多くの企業で、開発部門と製造部門の間には少なからず対立があります。
開発側は、「もっと性能を上げたい」と考えます。
一方、製造側は、「もっと作りやすくしてほしい」と考えます。
どちらも正しい意見です。
しかし、本来の目的は同じです。
お客様に良い製品を届けることです。
私は開発部門と生産技術部門の両方を経験してきました。
その経験から感じるのは、多くの場合、対立の原因は人ではなく仕組みにあるということです。
製造部門が設計完了後に初めて内容を知る。
これでは問題が発生して当然です。
本来は開発初期段階から製造部門も参加し 組立性、品質、コスト について意見を出すべきです。
一見すると当たり前の話に聞こえるかもしれません。
しかし実際には、製造部門が具体的な目標値を持って開発へ提案しているケースは多くありません。
製造部門も開発部門と対等な主役になりましょう!
「もっと作りやすくしてほしい」という定性的な要望だけでは改善につながりません。
現状課題を分析し
組立時間〇%短縮
部品点数〇%削減
品質不良率〇%改善
といった具体的目標と共に目標達成の為の改善案を出す。製造部門も開発の当事者になります。

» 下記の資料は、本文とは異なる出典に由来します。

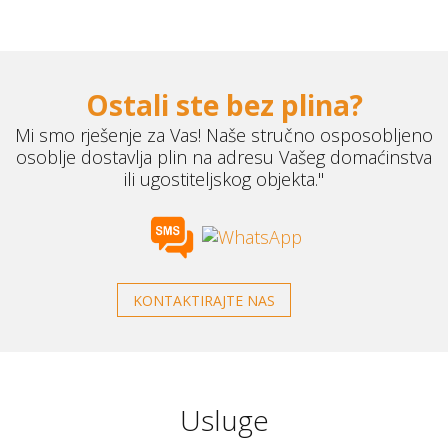
Ostali ste bez plina?
Mi smo rješenje za Vas! Naše stručno osposobljeno
osoblje dostavlja plin na adresu Vašeg domaćinstva
ili ugostiteljskog objekta."
KONTAKTIRAJTE NAS
Usluge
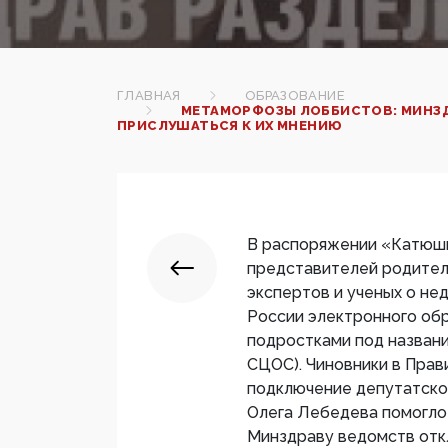
ГЛАВНАЯ
ОБРАЗОВАНИЕ
МЕТАМОРФОЗЫ ЛОББИСТОВ: МИНЗД
ПРИСЛУШАТЬСЯ К ИХ МНЕНИЮ
В распоряжении «Катюши
представителей родител
экспертов и ученых о не
России электронного об
подростками под назван
СЦОС). Чиновники в Прав
подключение депутатско
Олега Лебедева помогло 
Минздраву ведомств откл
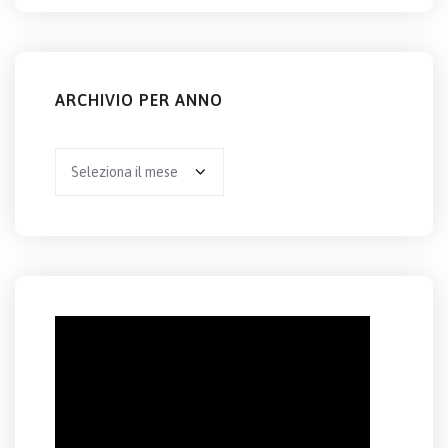
ARCHIVIO PER ANNO
Archivio
per
anno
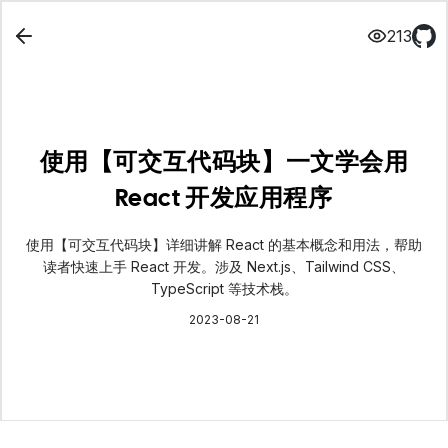
213
使用【可交互代码块】一文学会用
React 开发应用程序
使用【可交互代码块】详细讲解 React 的基本概念和用法，帮助
读者快速上手 React 开发。涉及 Next.js、Tailwind CSS、
TypeScript 等技术栈。
2023-08-21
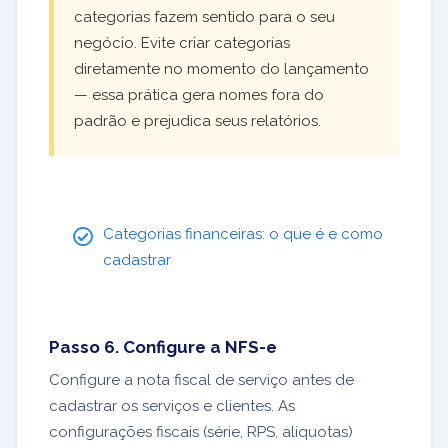
categorias fazem sentido para o seu
negócio. Evite criar categorias
diretamente no momento do lançamento
— essa prática gera nomes fora do
padrão e prejudica seus relatórios.
Categorias financeiras: o que é e como
cadastrar
Passo 6. Configure a NFS-e
Configure a nota fiscal de serviço antes de
cadastrar os serviços e clientes. As
configurações fiscais (série, RPS, alíquotas)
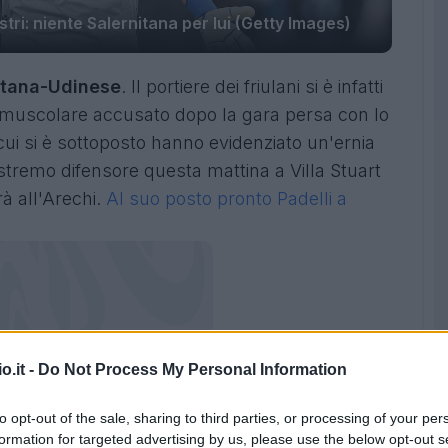
stri: niente Salernitana per lui (Getty Images)
nitana-Udinese
. Il portiere dei friulani si è infatti
 muscolare accusato dopo la gara persa con lo
cui si è sottoposto hanno evidenziato un'ernia
stremo difensore questa mattina a Villa Stuart
à all'Arechi.
Al suo posto pronto Padelli a
o.it -
Do Not Process My Personal Information
to opt-out of the sale, sharing to third parties, or processing of your per
formation for targeted advertising by us, please use the below opt-out s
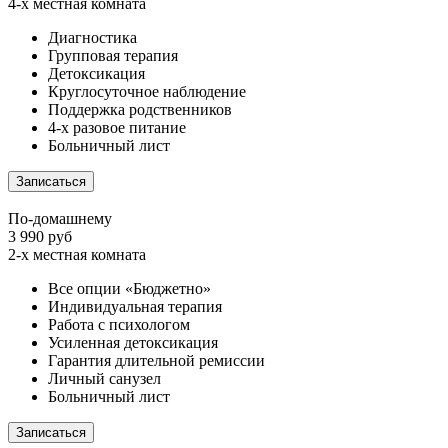
4-х местная комната
Диагностика
Групповая терапия
Детоксикация
Круглосуточное наблюдение
Поддержка родственников
4-х разовое питание
Больничный лист
Записаться
По-домашнему
3 990 руб
2-х местная комната
Все опции «Бюджетно»
Индивидуальная терапия
Работа с психологом
Усиленная детоксикация
Гарантия длительной ремиссии
Личный санузел
Больничный лист
Записаться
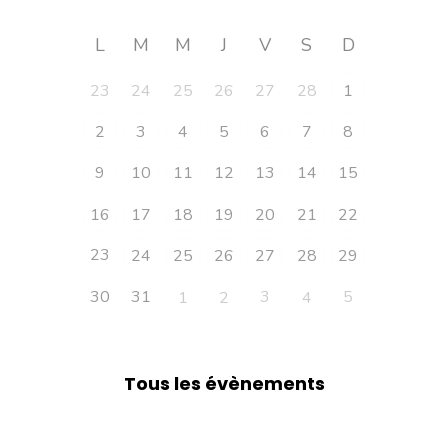
L
M
M
J
V
S
D
23
24
25
26
27
28
1
2
3
4
5
6
7
8
9
10
11
12
13
14
15
16
17
18
19
20
21
22
23
24
25
26
27
28
29
30
31
3
5
1
2
4
Tous les évènements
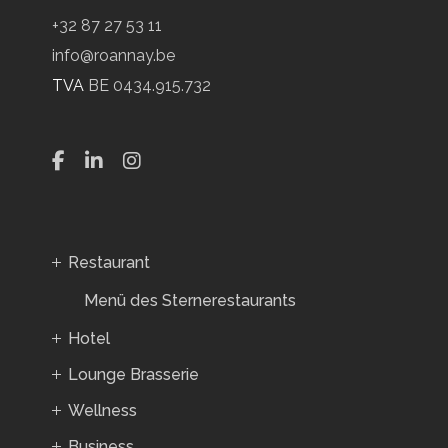
+32 87 27 53 11
info@roannay.be
TVA
BE 0434.915.732
Restaurant
Menü des Sternerestaurants
Hotel
Lounge Brasserie
Wellness
Business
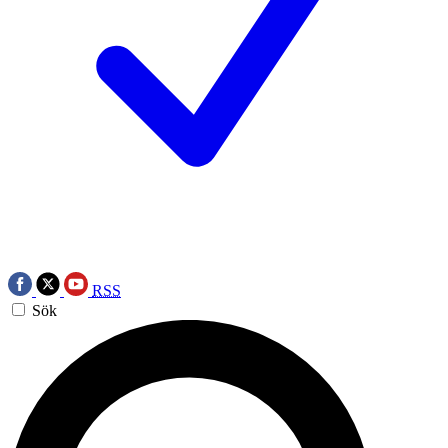
RSS
Sök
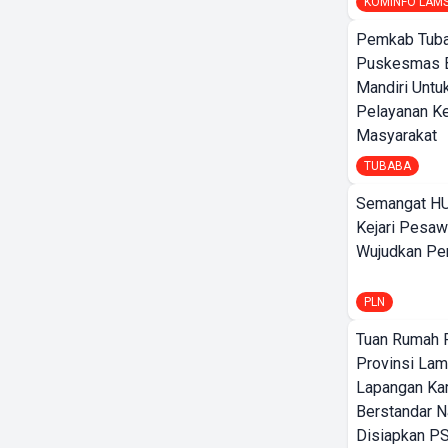
KOMINFO LAM
Pemkab Tuba
Puskesmas 
Mandiri Untu
Pelayanan K
Masyarakat
TUBABA
Semangat HU
Kejari Pesaw
Wujudkan Per
PLN
Tuan Rumah P
Provinsi Lam
Lapangan K
Berstandar N
Disiapkan PS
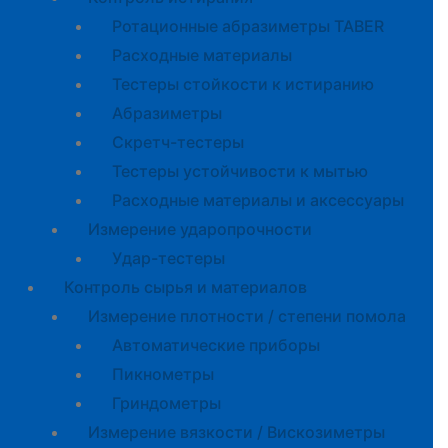
Ротационные абразиметры TABER
Расходные материалы
Тестеры стойкости к истиранию
Абразиметры
Скретч-тестеры
Тестеры устойчивости к мытью
Расходные материалы и аксессуары
Измерение ударопрочности
Удар-тестеры
Контроль сырья и материалов
Измерение плотности / степени помола
Автоматические приборы
Пикнометры
Гриндометры
Измерение вязкости / Вискозиметры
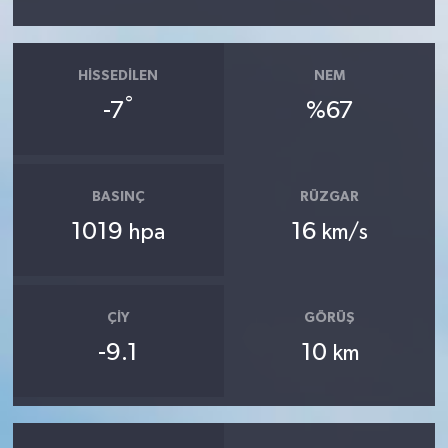
HISSEDILEN
NEM
°
-7
%67
BASINÇ
RÜZGAR
1019
16
hpa
km/s
ÇIY
GÖRÜŞ
-9.1
10
km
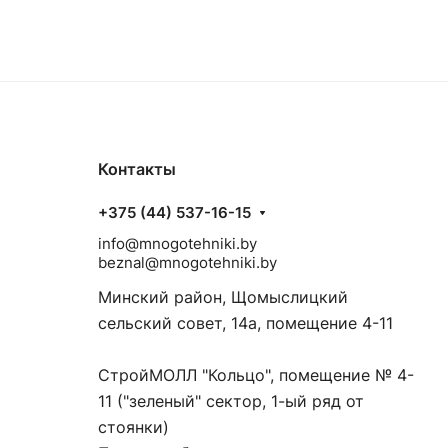
Контакты
+375 (44) 537-16-15
info@mnogotehniki.by
beznal@mnogotehniki.by
Минский район, Щомыслицкий
сельский совет, 14а, помещение 4-11
СтройМОЛЛ "Кольцо", помещение № 4-
11 ("зеленый" сектор, 1-ый ряд от
стоянки)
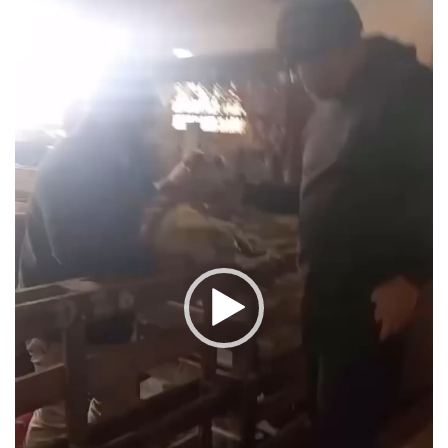
vídeo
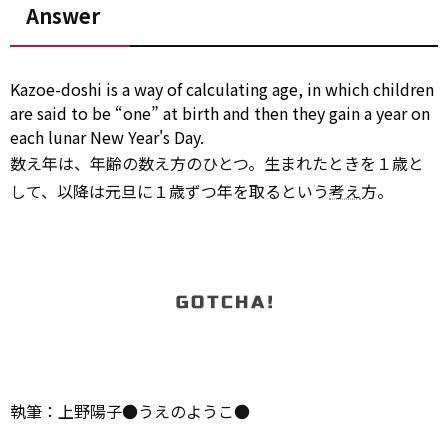
Answer
Kazoe-doshi is a way of calculating age,
in which
children
are said
to be
“one” at birth
and then
they
gain
a year
on
each
lunar New Year's Day.
数え年は、年齢の数え方のひとつ。生まれたときを１歳と
して、以降は元旦に１歳ずつ年を取るという
考え
方。
執筆：上野陽子●うえのようこ●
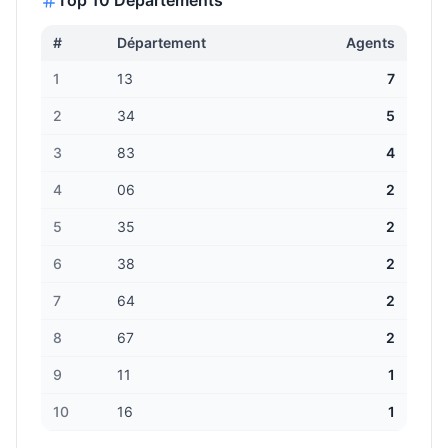
Top 10 Départements
#
Département
Agents
1
13
7
2
34
5
3
83
4
4
06
2
5
35
2
6
38
2
7
64
2
8
67
2
9
11
1
10
16
1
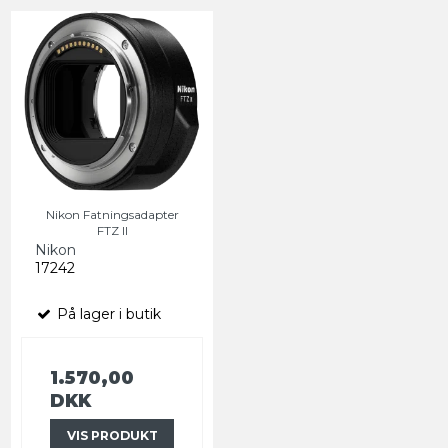
Nikon Fatningsadapter
FTZ II
Nikon
17242
På lager i butik
1.570,00
DKK
VIS PRODUKT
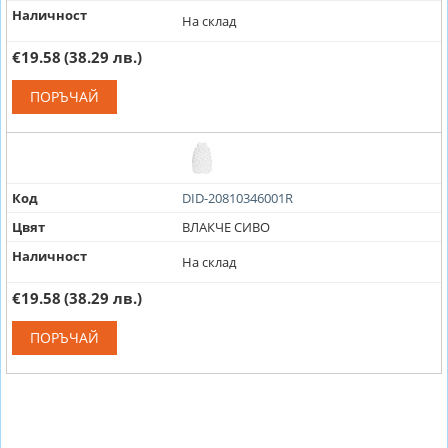
Наличност
На склад
€19.58
(38.29 лв.)
ПОРЪЧАЙ
Код
DID-20810346001R
Цвят
ВЛАКЧЕ СИВО
Наличност
На склад
€19.58
(38.29 лв.)
ПОРЪЧАЙ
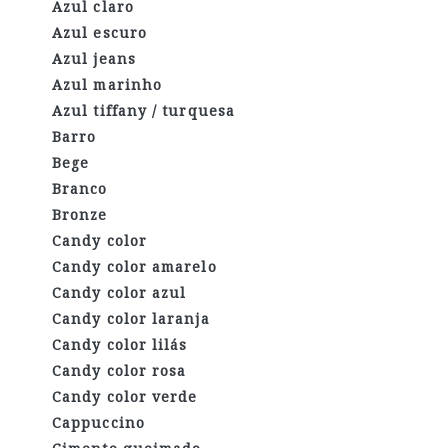
Azul claro
Azul escuro
Azul jeans
Azul marinho
Azul tiffany / turquesa
Barro
Bege
Branco
Bronze
Candy color
Candy color amarelo
Candy color azul
Candy color laranja
Candy color lilás
Candy color rosa
Candy color verde
Cappuccino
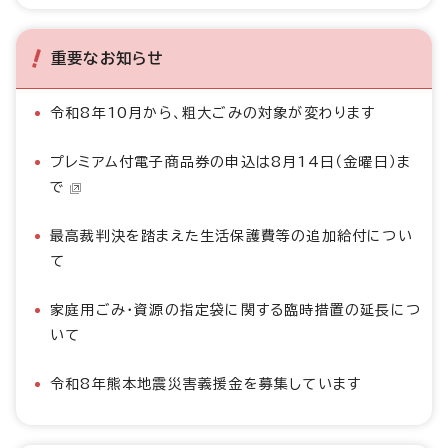
重要なお知らせ
令和8年10月から、粗大ごみの対象が変わります
プレミアム付電子商品券の申込は8月14日（金曜日）ま
で
最高裁判決を踏まえた生活保護費等の追加給付につい
て
家庭用ごみ・資源の指定袋に関する臨時措置の延長につ
いて
令和8年熊本地震災害義援金を募集しています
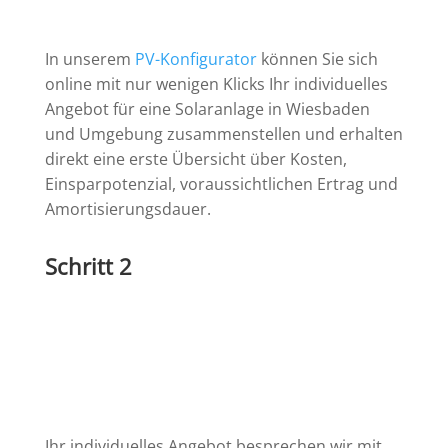
In unserem
PV-Konfigurator
können Sie sich
online mit nur wenigen Klicks Ihr individuelles
Angebot für eine Solaranlage in Wiesbaden
und Umgebung zusammenstellen und erhalten
direkt eine erste Übersicht über Kosten,
Einsparpotenzial, voraussichtlichen Ertrag und
Amortisierungsdauer.
Schritt 2
Ihr individuelles Angebot besprechen wir mit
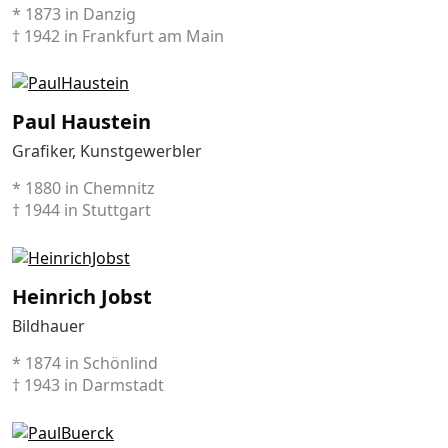
* 1873 in Danzig
† 1942 in Frankfurt am Main
Paul Haustein
Grafiker, Kunstgewerbler
* 1880 in Chemnitz
† 1944 in Stuttgart
Heinrich Jobst
Bildhauer
* 1874 in Schönlind
† 1943 in Darmstadt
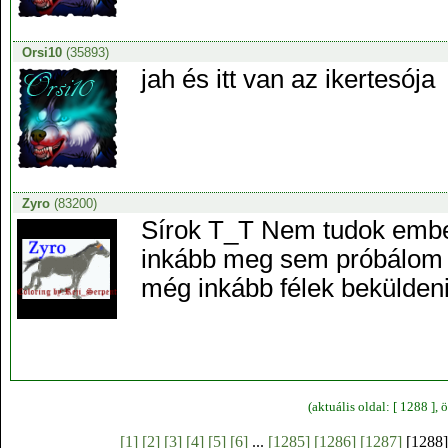
Orsi10
(35893)
jah és itt van az ikertesója
Zyro
(83200)
Sírok T_T Nem tudok embert 
inkább meg sem próbálom x
még inkább félek beküldeni
(aktuális oldal: [ 1288 ],
[1]
[2]
[3]
[4]
[5]
[6]
...
[1285]
[1286]
[1287]
[1288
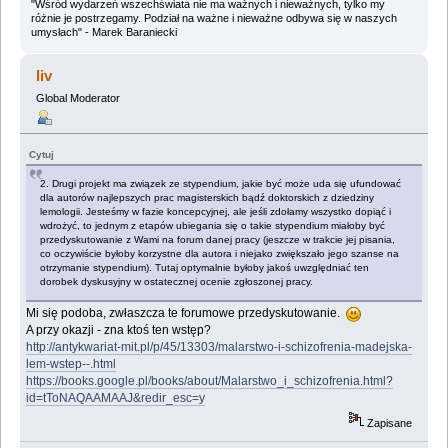
"Wśród wydarzeń wszechświata nie ma ważnych i nieważnych, tylko my
różnie je postrzegamy. Podział na ważne i nieważne odbywa się w naszych
umysłach" - Marek Baraniecki
liv
Global Moderator
Cytuj
2. Drugi projekt ma związek ze stypendium, jakie być może uda się ufundować
dla autorów najlepszych prac magisterskich bądź doktorskich z dziedziny
lemologii. Jesteśmy w fazie koncepcyjnej, ale jeśli zdołamy wszystko dopiąć i
wdrożyć, to jednym z etapów ubiegania się o takie stypendium miałoby być
przedyskutowanie z Wami na forum danej pracy (jeszcze w trakcie jej pisania,
co oczywiście byłoby korzystne dla autora i niejako zwiększało jego szanse na
otrzymanie stypendium). Tutaj optymalnie byłoby jakoś uwzględniać ten
dorobek dyskusyjny w ostatecznej ocenie zgłoszonej pracy.
Mi się podoba, zwłaszcza te forumowe przedyskutowanie.
A przy okazji - zna ktoś ten wstęp?
http://antykwariat-mit.pl/p/45/13303/malarstwo-i-schizofrenia-madejska-
lem-wstep--.html
https://books.google.pl/books/about/Malarstwo_i_schizofrenia.html?
id=tToNAQAAMAAJ&redir_esc=y
Zapisane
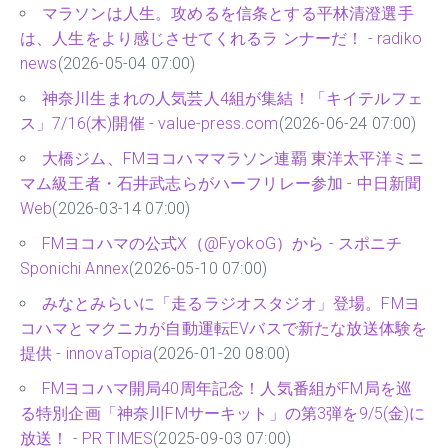
マラソンは人生。攻めるを信条とする平林清澄選手
は、人生をより感じさせてくれるラ ンナーだ！ - radiko
news
(2026-05-04 07:00)
神奈川生まれの人気芸人4組が集結！「キイテルフェ
ス」7/16(木)開催 - value-press.com
(2026-06-24 07:00)
大橋ジム、FMヨコハママラソン連覇 東洋太平洋ミニ
マム級王者・石井武志らがハーフリレー参加 - 中日新聞
Web
(2026-03-14 07:00)
FMヨコハマの公式X（@FyokoG）から - スポニチ
Sponichi Annex
(2026-05-10 07:00)
みなとみらいに「走るラジオスタジオ」登場。FMヨ
コハマとマクニカが自動運転EVバスで新たな放送体験を
提供 - innovaTopia
(2026-01-20 08:00)
FMヨコハマ開局40周年記念！人気番組がFM局を巡
る特別企画「神奈川FMサーキット」の第3弾を9/5(金)に
放送！ - PR TIMES
(2025-09-03 07:00)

もっと作りやすくしたい;定性的願望から 具体的インプットになります。
生産の専門家としての発言となります。開発の当事者になります。
開発だけがフロントローディングするのではありません。
製造もまた、前工程から積極的に関与することが重要です。
開発と製造が同じ方向を向いたとき、より良い製品が生まれると私は考えています。